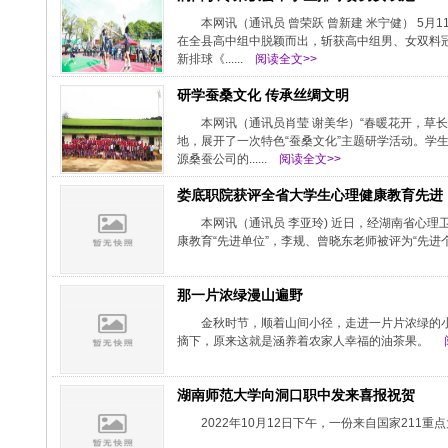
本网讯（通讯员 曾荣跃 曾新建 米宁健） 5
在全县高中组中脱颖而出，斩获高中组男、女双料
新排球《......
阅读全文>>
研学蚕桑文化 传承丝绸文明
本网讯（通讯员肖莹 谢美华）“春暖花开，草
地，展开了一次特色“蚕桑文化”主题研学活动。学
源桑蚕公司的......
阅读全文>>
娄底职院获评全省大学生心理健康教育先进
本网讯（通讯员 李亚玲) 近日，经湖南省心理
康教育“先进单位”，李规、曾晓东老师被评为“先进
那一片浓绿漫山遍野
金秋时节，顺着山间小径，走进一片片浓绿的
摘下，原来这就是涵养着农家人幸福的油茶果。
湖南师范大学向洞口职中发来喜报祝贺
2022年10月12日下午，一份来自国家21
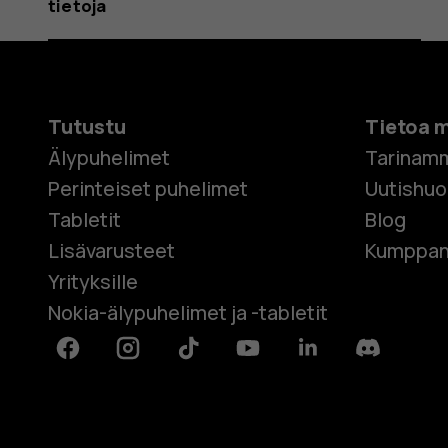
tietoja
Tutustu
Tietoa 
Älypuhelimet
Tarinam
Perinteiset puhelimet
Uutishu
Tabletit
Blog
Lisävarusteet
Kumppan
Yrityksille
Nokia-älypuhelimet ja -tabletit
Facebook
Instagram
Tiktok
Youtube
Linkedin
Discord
────────────────
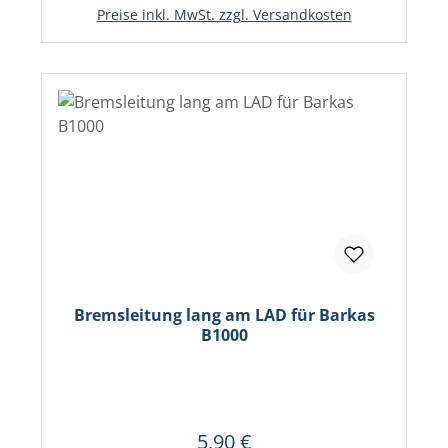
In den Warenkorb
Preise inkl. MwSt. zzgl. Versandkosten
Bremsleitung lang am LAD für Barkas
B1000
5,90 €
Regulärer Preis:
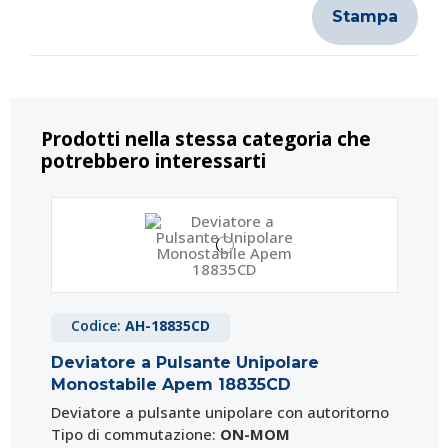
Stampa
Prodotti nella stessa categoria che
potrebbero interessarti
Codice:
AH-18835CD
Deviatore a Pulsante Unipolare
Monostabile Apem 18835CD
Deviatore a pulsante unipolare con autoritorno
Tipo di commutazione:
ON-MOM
────────────────
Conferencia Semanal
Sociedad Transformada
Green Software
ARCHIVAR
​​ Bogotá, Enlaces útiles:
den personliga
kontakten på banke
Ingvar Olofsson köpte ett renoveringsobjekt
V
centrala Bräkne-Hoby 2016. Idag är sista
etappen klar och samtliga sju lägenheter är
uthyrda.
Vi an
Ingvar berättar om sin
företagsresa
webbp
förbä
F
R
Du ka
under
────────────────
What to do: From the rows above, pull out every line that contains the string "Ingvar". Treat uppercase and lowercase letters as different.

Answer to this exercise:
Ingvar Olofsson köpte ett renoveringsobjekt
Ingvar berättar om sin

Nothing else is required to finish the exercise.